Problem to solve — Lines in the listing below that include the word "deliverable" need to be copied.

Dataset content —

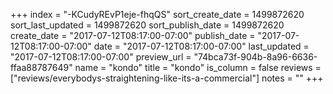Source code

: +++
index = "-KCudyREvP1eje-fhqQS"
sort_create_date = 1499872620
sort_last_updated = 1499872620
sort_publish_date = 1499872620
create_date = "2017-07-12T08:17:00-07:00"
publish_date = "2017-07-12T08:17:00-07:00"
date = "2017-07-12T08:17:00-07:00"
last_updated = "2017-07-12T08:17:00-07:00"
preview_url = "74bca73f-904b-8a96-6636-ffaa88787649"
name = "kondo"
title = "kondo"
is_column = false
reviews = ["reviews/everybodys-straightening-like-its-a-commercial"]
notes = ""
+++

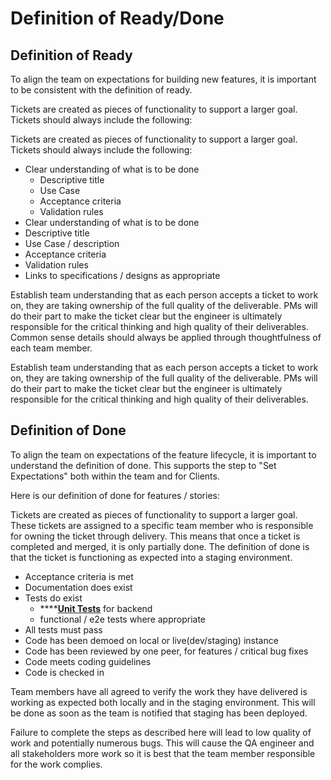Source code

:# Definition of Ready/Done

## Definition of Ready

To align the team on expectations for building new features, it is important to be consistent with the definition of ready. 

Tickets are created as pieces of functionality to support a larger goal. Tickets should always include the following:

Tickets are created as pieces of functionality to support a larger goal. Tickets should always include the following:

* Clear understanding of what is to be done
  * Descriptive title
  * Use Case
  * Acceptance criteria
  * Validation rules 
* Clear understanding of what is to be done
* Descriptive title
* Use Case / description
* Acceptance criteria
* Validation rules 
* Links to specifications / designs as appropriate

Establish team understanding that as each person accepts a ticket to work on, they are taking ownership of the full quality of the deliverable. PMs will do their part to make the ticket clear but the engineer is ultimately responsible for the critical thinking and high quality of their deliverables. Common sense details should always be applied through thoughtfulness of each team member. 

Establish team understanding that as each person accepts a ticket to work on, they are taking ownership of the full quality of the deliverable. PMs will do their part to make the ticket clear but the engineer is ultimately responsible for the critical thinking and high quality of their deliverables.

## Definition of Done

To align the team on expectations of the feature lifecycle, it is important to understand the definition of done. This supports the step to "Set Expectations" both within the team and for Clients. 

Here is our definition of done for features / stories:

Tickets are created as pieces of functionality to support a larger goal. These tickets are assigned to a specific team member who is responsible for owning the ticket through delivery. This means that once a ticket is completed and merged, it is only partially done. The definition of done is that the ticket is functioning as expected into a staging environment. 

* Acceptance criteria is met
* Documentation does exist
* Tests do exist
  * \*\*\*\*[**Unit Tests**](../technical-specification/development-setup/testing-strategy.md#unit-testing) for backend
  * functional / e2e tests where appropriate
* All tests must pass
* Code has been demoed on local or live\(dev/staging\) instance
* Code has been reviewed by one peer, for features / critical bug fixes
* Code meets coding guidelines
* Code is checked in

Team members have all agreed to verify the work they have delivered is working as expected both locally and in the staging environment. This will be done as soon as the team is notified that staging has been deployed. 

Failure to complete the steps as described here will lead to low quality of work and potentially numerous bugs. This will cause the QA engineer and all stakeholders more work so it is best that the team member responsible for the work complies. 



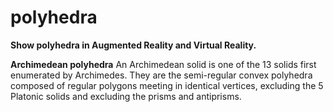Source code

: # polyhedra
 <b>Show polyhedra in Augmented Reality and Virtual Reality.</b>
 
 <b>Archimedean polyhedra</b>
    An Archimedean solid is one of the 13 solids first enumerated by Archimedes. They are the semi-regular convex polyhedra composed of regular polygons meeting in identical vertices, excluding the 5 Platonic solids and excluding the prisms and antiprisms.
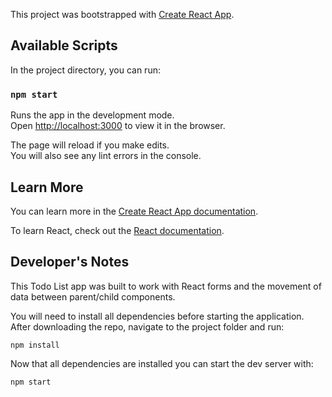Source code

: This project was bootstrapped with [Create React App](https://github.com/facebook/create-react-app).

## Available Scripts

In the project directory, you can run:

### `npm start`

Runs the app in the development mode.<br />
Open [http://localhost:3000](http://localhost:3000) to view it in the browser.

The page will reload if you make edits.<br />
You will also see any lint errors in the console.

## Learn More

You can learn more in the [Create React App documentation](https://facebook.github.io/create-react-app/docs/getting-started).

To learn React, check out the [React documentation](https://reactjs.org/).

## Developer's Notes

This Todo List app was built to work with React forms and the movement of data between parent/child components.

You will need to install all dependencies before starting the application. After downloading the repo, navigate to the project folder and run:

`npm install`

Now that all dependencies are installed you can start the dev server with:

`npm start`
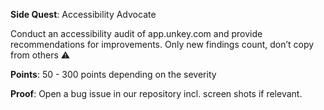 **Side Quest**: Accessibility Advocate

Conduct an accessibility audit of app.unkey.com and provide recommendations for improvements. Only new findings count, don’t copy from others ⚠️

**Points**: 50 - 300 points depending on the severity

**Proof**: Open a bug issue  in our repository incl. screen shots if relevant.
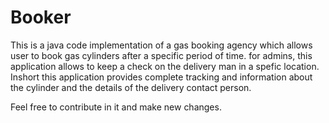 # Booker

This is a java code implementation of a gas booking agency which allows user to book gas cylinders after a specific period of time.
for admins, this application allows to keep a check on the delivery man in a spefic location. 
Inshort this application provides complete tracking and information about the cylinder and the details of the delivery contact person.

Feel free to contribute in it and make new changes.
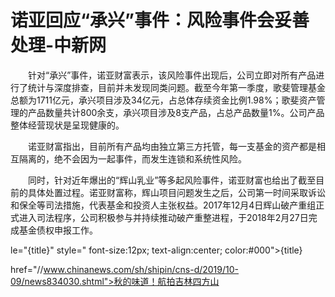# 诺亚回应“承兴”事件：风险事件会妥善处理-中新网

　　针对“承兴”事件，诺亚财富表示，该风险事件出现后，公司立即对所有产品进行了统计与深度排查，目前并未发现同类问题。截至今年第一季度，歌斐管理基金总额为1711亿元，承兴项目涉及34亿元，占总体存续资金比例1.98%；歌斐资产管理的产品数量共计800余支，承兴项目涉及8支产品，占总产品数量1%。公司产品整体经营现状是呈现健康的。

　　诺亚财富指出，目前所有产品均由独立第三方托管，每一支基金的资产都是相互隔离的，绝不会因为一起事件，而发生连锁和系统性风险。

　　同时，针对近年爆出的“辉山乳业”等多起风险事件，诺亚财富也给出了截至目前的具体处置过程。诺亚财富称，辉山项目问题发生之后，公司第一时间采取诉讼和保全等司法措施，代表基金和投资人主张权益。2017年12月4日辉山破产重组正式进入司法程序，公司积极参与并持续推动破产重整进程，于2018年2月27日完成基金债权申报工作。

le="{title}" style=" font-size:12px; text-align:center; color:#000">{title}

href="//www.chinanews.com/sh/shipin/cns-d/2019/10-09/news834030.shtml">秋的味道！航拍吉林四方山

Finished exercise —
Establish team understanding that as each person accepts a ticket to work on, they are taking ownership of the full quality of the deliverable. PMs will do their part to make the ticket clear but the engineer is ultimately responsible for the critical thinking and high quality of their deliverables. Common sense details should always be applied through thoughtfulness of each team member. 
Establish team understanding that as each person accepts a ticket to work on, they are taking ownership of the full quality of the deliverable. PMs will do their part to make the ticket clear but the engineer is ultimately responsible for the critical thinking and high quality of their deliverables.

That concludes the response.